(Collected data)
^^^^^^^^
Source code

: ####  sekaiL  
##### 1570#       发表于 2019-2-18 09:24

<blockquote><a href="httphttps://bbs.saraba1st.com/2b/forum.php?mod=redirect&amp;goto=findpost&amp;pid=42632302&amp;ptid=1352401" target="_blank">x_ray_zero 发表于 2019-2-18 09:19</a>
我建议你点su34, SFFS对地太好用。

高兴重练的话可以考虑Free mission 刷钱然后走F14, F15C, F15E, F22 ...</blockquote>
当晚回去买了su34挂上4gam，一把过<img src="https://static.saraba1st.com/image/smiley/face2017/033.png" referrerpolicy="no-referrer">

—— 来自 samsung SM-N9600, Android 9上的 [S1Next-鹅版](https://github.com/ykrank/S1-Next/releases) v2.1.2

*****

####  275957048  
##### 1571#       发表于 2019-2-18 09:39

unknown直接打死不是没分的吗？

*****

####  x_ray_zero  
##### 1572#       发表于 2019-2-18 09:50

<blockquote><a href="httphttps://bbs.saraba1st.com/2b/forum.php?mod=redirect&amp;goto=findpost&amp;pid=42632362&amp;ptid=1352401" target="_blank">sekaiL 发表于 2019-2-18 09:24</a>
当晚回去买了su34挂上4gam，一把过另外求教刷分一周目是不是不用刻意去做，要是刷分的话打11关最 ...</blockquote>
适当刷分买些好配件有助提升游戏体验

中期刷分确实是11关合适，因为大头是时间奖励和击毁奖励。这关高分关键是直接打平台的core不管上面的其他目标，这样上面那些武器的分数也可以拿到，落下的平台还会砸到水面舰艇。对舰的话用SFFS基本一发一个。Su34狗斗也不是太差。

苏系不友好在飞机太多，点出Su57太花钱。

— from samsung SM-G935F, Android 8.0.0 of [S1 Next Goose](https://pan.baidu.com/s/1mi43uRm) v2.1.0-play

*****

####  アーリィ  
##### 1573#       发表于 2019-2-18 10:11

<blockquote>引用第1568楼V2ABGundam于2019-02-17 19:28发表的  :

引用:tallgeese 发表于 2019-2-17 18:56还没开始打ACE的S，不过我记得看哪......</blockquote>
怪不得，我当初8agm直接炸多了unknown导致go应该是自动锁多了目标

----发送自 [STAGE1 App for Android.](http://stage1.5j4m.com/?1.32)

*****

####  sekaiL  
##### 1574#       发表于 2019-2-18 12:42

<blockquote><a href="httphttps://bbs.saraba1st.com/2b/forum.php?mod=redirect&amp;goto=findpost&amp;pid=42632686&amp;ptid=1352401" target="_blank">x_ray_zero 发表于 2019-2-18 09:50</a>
^^^^^^^^
THE TASK -> Your answer should be the lines from the one containing "发表于 2019-2-18 09:39" through the end of the records, both included, output exactly and with nothing added.

REPLY ->
##### 1571#       发表于 2019-2-18 09:39

unknown直接打死不是没分的吗？

*****

####  x_ray_zero  
##### 1572#       发表于 2019-2-18 09:50

<blockquote><a href="httphttps://bbs.saraba1st.com/2b/forum.php?mod=redirect&amp;goto=findpost&amp;pid=42632362&amp;ptid=1352401" target="_blank">sekaiL 发表于 2019-2-18 09:24</a>
当晚回去买了su34挂上4gam，一把过另外求教刷分一周目是不是不用刻意去做，要是刷分的话打11关最 ...</blockquote>
适当刷分买些好配件有助提升游戏体验

中期刷分确实是11关合适，因为大头是时间奖励和击毁奖励。这关高分关键是直接打平台的core不管上面的其他目标，这样上面那些武器的分数也可以拿到，落下的平台还会砸到水面舰艇。对舰的话用SFFS基本一发一个。Su34狗斗也不是太差。

苏系不友好在飞机太多，点出Su57太花钱。

— from samsung SM-G935F, Android 8.0.0 of [S1 Next Goose](https://pan.baidu.com/s/1mi43uRm) v2.1.0-play

*****

####  アーリィ  
##### 1573#       发表于 2019-2-18 10:11

<blockquote>引用第1568楼V2ABGundam于2019-02-17 19:28发表的  :

引用:tallgeese 发表于 2019-2-17 18:56还没开始打ACE的S，不过我记得看哪......</blockquote>
怪不得，我当初8agm直接炸多了unknown导致go应该是自动锁多了目标

----发送自 [STAGE1 App for Android.](http://stage1.5j4m.com/?1.32)

*****

####  sekaiL  
##### 1574#       发表于 2019-2-18 12:42

<blockquote><a href="httphttps://bbs.saraba1st.com/2b/forum.php?mod=redirect&amp;goto=findpost&amp;pid=42632686&amp;ptid=1352401" target="_blank">x_ray_zero 发表于 2019-2-18 09:50</a>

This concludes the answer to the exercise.